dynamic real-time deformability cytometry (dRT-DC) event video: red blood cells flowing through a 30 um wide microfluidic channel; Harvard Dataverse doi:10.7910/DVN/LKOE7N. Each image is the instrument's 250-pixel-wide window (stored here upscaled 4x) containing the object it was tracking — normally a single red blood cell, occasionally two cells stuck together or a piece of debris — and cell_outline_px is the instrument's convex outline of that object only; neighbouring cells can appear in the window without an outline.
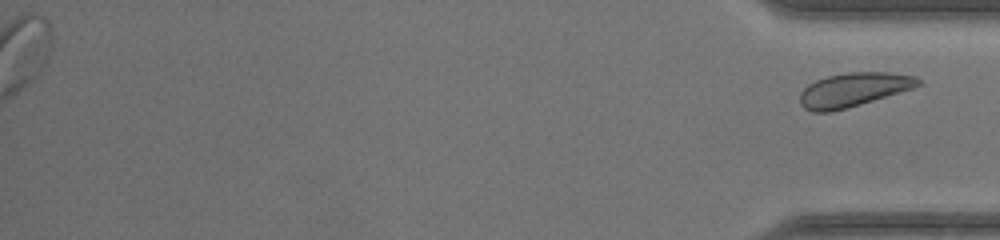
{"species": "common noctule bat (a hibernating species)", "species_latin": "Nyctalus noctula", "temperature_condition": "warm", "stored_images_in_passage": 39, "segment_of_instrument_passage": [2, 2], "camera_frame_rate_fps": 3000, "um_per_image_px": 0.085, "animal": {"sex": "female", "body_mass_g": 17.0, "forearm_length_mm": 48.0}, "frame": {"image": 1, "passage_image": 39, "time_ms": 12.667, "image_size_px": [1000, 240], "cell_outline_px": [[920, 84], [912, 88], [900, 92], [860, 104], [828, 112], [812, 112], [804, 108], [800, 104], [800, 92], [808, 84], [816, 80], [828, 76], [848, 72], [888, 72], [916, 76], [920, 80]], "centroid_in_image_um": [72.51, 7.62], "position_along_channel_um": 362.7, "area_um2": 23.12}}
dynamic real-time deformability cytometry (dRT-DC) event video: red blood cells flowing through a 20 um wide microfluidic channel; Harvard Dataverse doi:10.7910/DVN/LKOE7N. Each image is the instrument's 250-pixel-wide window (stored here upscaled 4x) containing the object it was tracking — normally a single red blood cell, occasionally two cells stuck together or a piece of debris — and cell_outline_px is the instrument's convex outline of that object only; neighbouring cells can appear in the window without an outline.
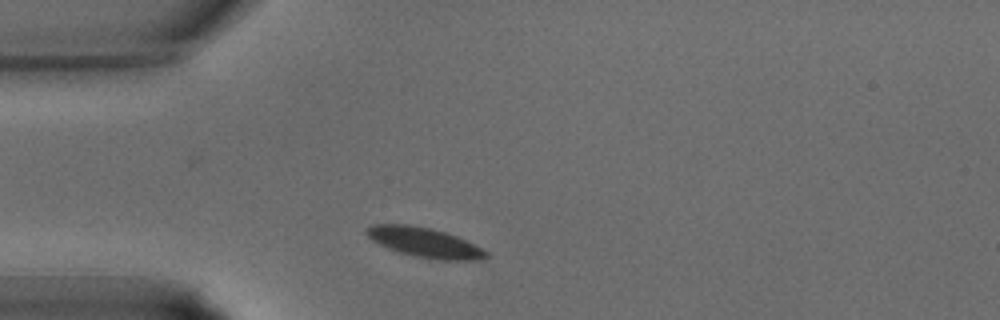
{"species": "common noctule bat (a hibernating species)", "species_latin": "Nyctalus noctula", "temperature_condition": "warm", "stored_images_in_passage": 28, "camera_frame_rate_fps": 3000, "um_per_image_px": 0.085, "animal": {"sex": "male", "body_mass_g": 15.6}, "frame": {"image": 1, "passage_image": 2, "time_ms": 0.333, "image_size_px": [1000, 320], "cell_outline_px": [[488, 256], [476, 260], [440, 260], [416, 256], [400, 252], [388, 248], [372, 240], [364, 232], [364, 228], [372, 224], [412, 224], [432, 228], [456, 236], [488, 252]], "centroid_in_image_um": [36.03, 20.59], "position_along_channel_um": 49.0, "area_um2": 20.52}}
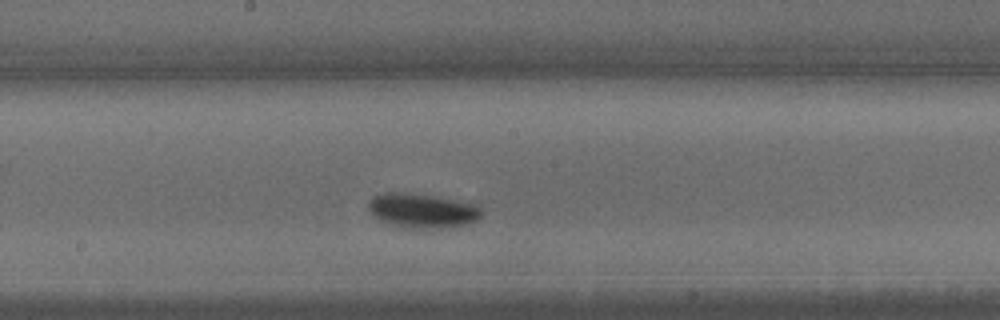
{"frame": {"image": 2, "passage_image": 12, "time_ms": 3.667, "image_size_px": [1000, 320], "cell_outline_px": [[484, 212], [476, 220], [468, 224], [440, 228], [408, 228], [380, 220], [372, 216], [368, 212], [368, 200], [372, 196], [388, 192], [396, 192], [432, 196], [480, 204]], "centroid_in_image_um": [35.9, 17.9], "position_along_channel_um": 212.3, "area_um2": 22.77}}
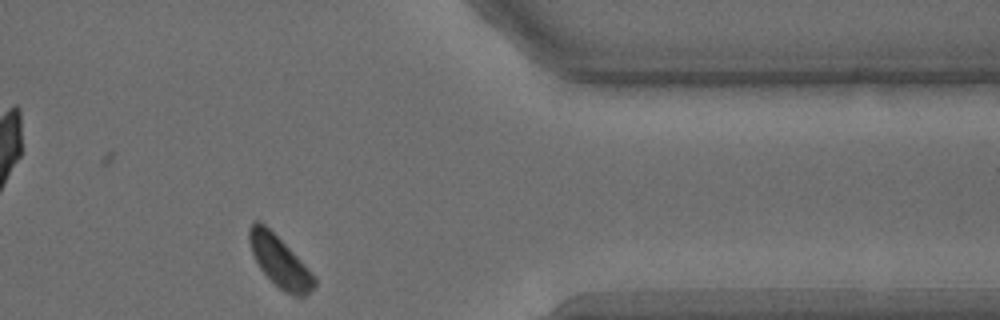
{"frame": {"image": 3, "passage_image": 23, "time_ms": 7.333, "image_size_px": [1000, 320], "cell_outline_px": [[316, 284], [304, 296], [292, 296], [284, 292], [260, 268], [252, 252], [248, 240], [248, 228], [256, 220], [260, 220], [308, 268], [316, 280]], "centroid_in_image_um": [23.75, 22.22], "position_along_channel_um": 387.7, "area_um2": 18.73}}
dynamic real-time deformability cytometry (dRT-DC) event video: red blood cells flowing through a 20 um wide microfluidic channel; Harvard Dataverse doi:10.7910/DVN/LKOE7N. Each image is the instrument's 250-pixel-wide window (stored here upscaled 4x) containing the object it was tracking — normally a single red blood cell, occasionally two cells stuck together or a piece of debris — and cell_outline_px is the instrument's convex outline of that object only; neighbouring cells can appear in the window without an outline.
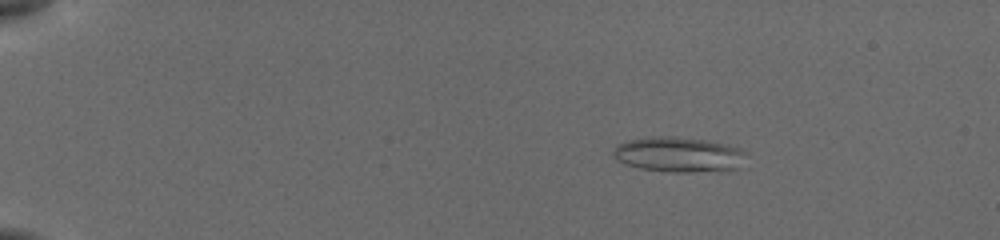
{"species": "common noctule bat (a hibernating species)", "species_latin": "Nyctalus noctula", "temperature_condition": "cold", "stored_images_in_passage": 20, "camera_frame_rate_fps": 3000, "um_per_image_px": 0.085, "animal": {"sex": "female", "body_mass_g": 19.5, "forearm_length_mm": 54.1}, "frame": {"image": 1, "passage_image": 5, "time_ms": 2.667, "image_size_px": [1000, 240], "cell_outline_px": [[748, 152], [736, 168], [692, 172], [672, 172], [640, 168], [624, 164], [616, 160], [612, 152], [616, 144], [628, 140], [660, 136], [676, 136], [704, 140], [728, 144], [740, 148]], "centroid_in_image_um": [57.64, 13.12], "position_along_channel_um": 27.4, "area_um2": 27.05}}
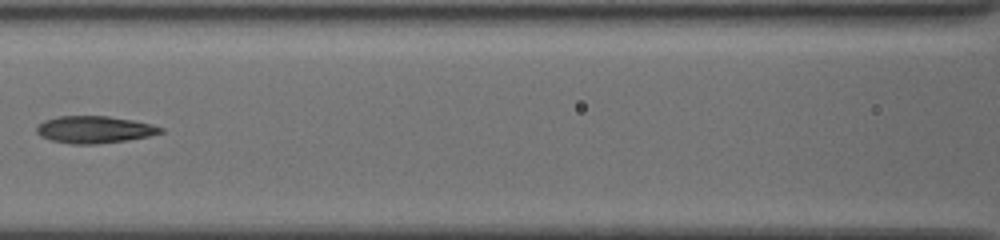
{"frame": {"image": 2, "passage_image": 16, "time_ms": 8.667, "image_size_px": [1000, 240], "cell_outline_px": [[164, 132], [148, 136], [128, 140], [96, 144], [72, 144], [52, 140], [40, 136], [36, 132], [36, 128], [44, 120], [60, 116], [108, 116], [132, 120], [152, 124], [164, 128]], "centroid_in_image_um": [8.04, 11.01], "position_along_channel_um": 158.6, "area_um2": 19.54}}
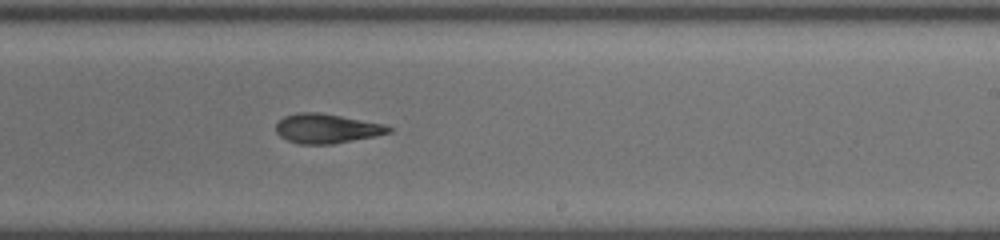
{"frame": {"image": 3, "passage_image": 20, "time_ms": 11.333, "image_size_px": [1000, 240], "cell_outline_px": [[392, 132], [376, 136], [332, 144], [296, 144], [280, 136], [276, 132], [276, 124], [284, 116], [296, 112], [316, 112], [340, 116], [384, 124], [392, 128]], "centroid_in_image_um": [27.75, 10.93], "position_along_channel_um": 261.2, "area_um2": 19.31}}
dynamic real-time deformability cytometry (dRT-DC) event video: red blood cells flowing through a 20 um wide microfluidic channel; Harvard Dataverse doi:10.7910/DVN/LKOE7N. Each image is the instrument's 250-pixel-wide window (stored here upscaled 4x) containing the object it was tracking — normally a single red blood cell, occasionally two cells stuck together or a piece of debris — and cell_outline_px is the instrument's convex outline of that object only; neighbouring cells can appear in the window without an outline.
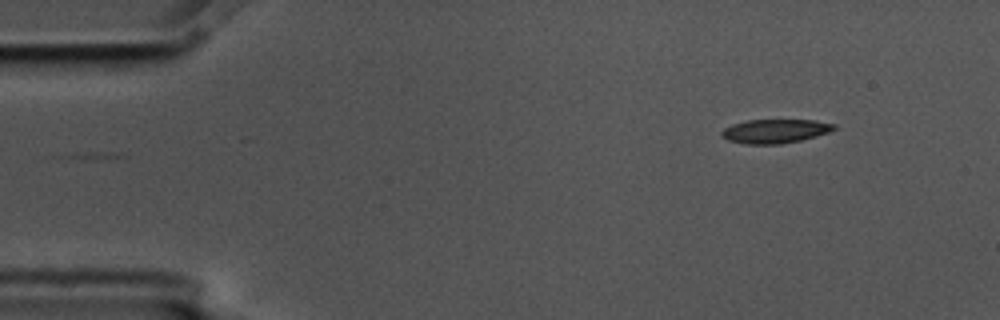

- SET TASK
Omit every image. Quote each record exactly.

- ANSWER FOR THIS EXERCISE
dynamic real-time deformability cytometry (dRT-DC) event video: red blood cells flowing through a 30 um wide microfluidic channel; Harvard Dataverse doi:10.7910/DVN/LKOE7N. Each image is the instrument's 250-pixel-wide window (stored here upscaled 4x) containing the object it was tracking — normally a single red blood cell, occasionally two cells stuck together or a piece of debris — and cell_outline_px is the instrument's convex outline of that object only; neighbouring cells can appear in the window without an outline.
{"species": "common noctule bat (a hibernating species)", "species_latin": "Nyctalus noctula", "temperature_condition": "warm", "stored_images_in_passage": 39, "segment_of_instrument_passage": [2, 2], "camera_frame_rate_fps": 3000, "um_per_image_px": 0.085, "animal": {"sex": "female", "body_mass_g": 17.0, "forearm_length_mm": 48.0}, "frame": {"image": 1, "passage_image": 39, "time_ms": 12.667, "image_size_px": [1000, 240], "cell_outline_px": [[920, 84], [912, 88], [900, 92], [860, 104], [828, 112], [812, 112], [804, 108], [800, 104], [800, 92], [808, 84], [816, 80], [828, 76], [848, 72], [888, 72], [916, 76], [920, 80]], "centroid_in_image_um": [72.51, 7.62], "position_along_channel_um": 362.7, "area_um2": 23.12}}
dynamic real-time deformability cytometry (dRT-DC) event video: red blood cells flowing through a 20 um wide microfluidic channel; Harvard Dataverse doi:10.7910/DVN/LKOE7N. Each image is the instrument's 250-pixel-wide window (stored here upscaled 4x) containing the object it was tracking — normally a single red blood cell, occasionally two cells stuck together or a piece of debris — and cell_outline_px is the instrument's convex outline of that object only; neighbouring cells can appear in the window without an outline.
{"species": "common noctule bat (a hibernating species)", "species_latin": "Nyctalus noctula", "temperature_condition": "warm", "stored_images_in_passage": 28, "camera_frame_rate_fps": 3000, "um_per_image_px": 0.085, "animal": {"sex": "male", "body_mass_g": 15.6}, "frame": {"image": 1, "passage_image": 2, "time_ms": 0.333, "image_size_px": [1000, 320], "cell_outline_px": [[488, 256], [476, 260], [440, 260], [416, 256], [400, 252], [388, 248], [372, 240], [364, 232], [364, 228], [372, 224], [412, 224], [432, 228], [456, 236], [488, 252]], "centroid_in_image_um": [36.03, 20.59], "position_along_channel_um": 49.0, "area_um2": 20.52}}
{"frame": {"image": 2, "passage_image": 12, "time_ms": 3.667, "image_size_px": [1000, 320], "cell_outline_px": [[484, 212], [476, 220], [468, 224], [440, 228], [408, 228], [380, 220], [372, 216], [368, 212], [368, 200], [372, 196], [388, 192], [396, 192], [432, 196], [480, 204]], "centroid_in_image_um": [35.9, 17.9], "position_along_channel_um": 212.3, "area_um2": 22.77}}
{"frame": {"image": 3, "passage_image": 23, "time_ms": 7.333, "image_size_px": [1000, 320], "cell_outline_px": [[316, 284], [304, 296], [292, 296], [284, 292], [260, 268], [252, 252], [248, 240], [248, 228], [256, 220], [260, 220], [308, 268], [316, 280]], "centroid_in_image_um": [23.75, 22.22], "position_along_channel_um": 387.7, "area_um2": 18.73}}
dynamic real-time deformability cytometry (dRT-DC) event video: red blood cells flowing through a 20 um wide microfluidic channel; Harvard Dataverse doi:10.7910/DVN/LKOE7N. Each image is the instrument's 250-pixel-wide window (stored here upscaled 4x) containing the object it was tracking — normally a single red blood cell, occasionally two cells stuck together or a piece of debris — and cell_outline_px is the instrument's convex outline of that object only; neighbouring cells can appear in the window without an outline.
{"species": "common noctule bat (a hibernating species)", "species_latin": "Nyctalus noctula", "temperature_condition": "cold", "stored_images_in_passage": 20, "camera_frame_rate_fps": 3000, "um_per_image_px": 0.085, "animal": {"sex": "female", "body_mass_g": 19.5, "forearm_length_mm": 54.1}, "frame": {"image": 1, "passage_image": 5, "time_ms": 2.667, "image_size_px": [1000, 240], "cell_outline_px": [[748, 152], [736, 168], [692, 172], [672, 172], [640, 168], [624, 164], [616, 160], [612, 152], [616, 144], [628, 140], [660, 136], [676, 136], [704, 140], [728, 144], [740, 148]], "centroid_in_image_um": [57.64, 13.12], "position_along_channel_um": 27.4, "area_um2": 27.05}}
{"frame": {"image": 2, "passage_image": 16, "time_ms": 8.667, "image_size_px": [1000, 240], "cell_outline_px": [[164, 132], [148, 136], [128, 140], [96, 144], [72, 144], [52, 140], [40, 136], [36, 132], [36, 128], [44, 120], [60, 116], [108, 116], [132, 120], [152, 124], [164, 128]], "centroid_in_image_um": [8.04, 11.01], "position_along_channel_um": 158.6, "area_um2": 19.54}}
{"frame": {"image": 3, "passage_image": 20, "time_ms": 11.333, "image_size_px": [1000, 240], "cell_outline_px": [[392, 132], [376, 136], [332, 144], [296, 144], [280, 136], [276, 132], [276, 124], [284, 116], [296, 112], [316, 112], [340, 116], [384, 124], [392, 128]], "centroid_in_image_um": [27.75, 10.93], "position_along_channel_um": 261.2, "area_um2": 19.31}}
dynamic real-time deformability cytometry (dRT-DC) event video: red blood cells flowing through a 20 um wide microfluidic channel; Harvard Dataverse doi:10.7910/DVN/LKOE7N. Each image is the instrument's 250-pixel-wide window (stored here upscaled 4x) containing the object it was tracking — normally a single red blood cell, occasionally two cells stuck together or a piece of debris — and cell_outline_px is the instrument's convex outline of that object only; neighbouring cells can appear in the window without an outline.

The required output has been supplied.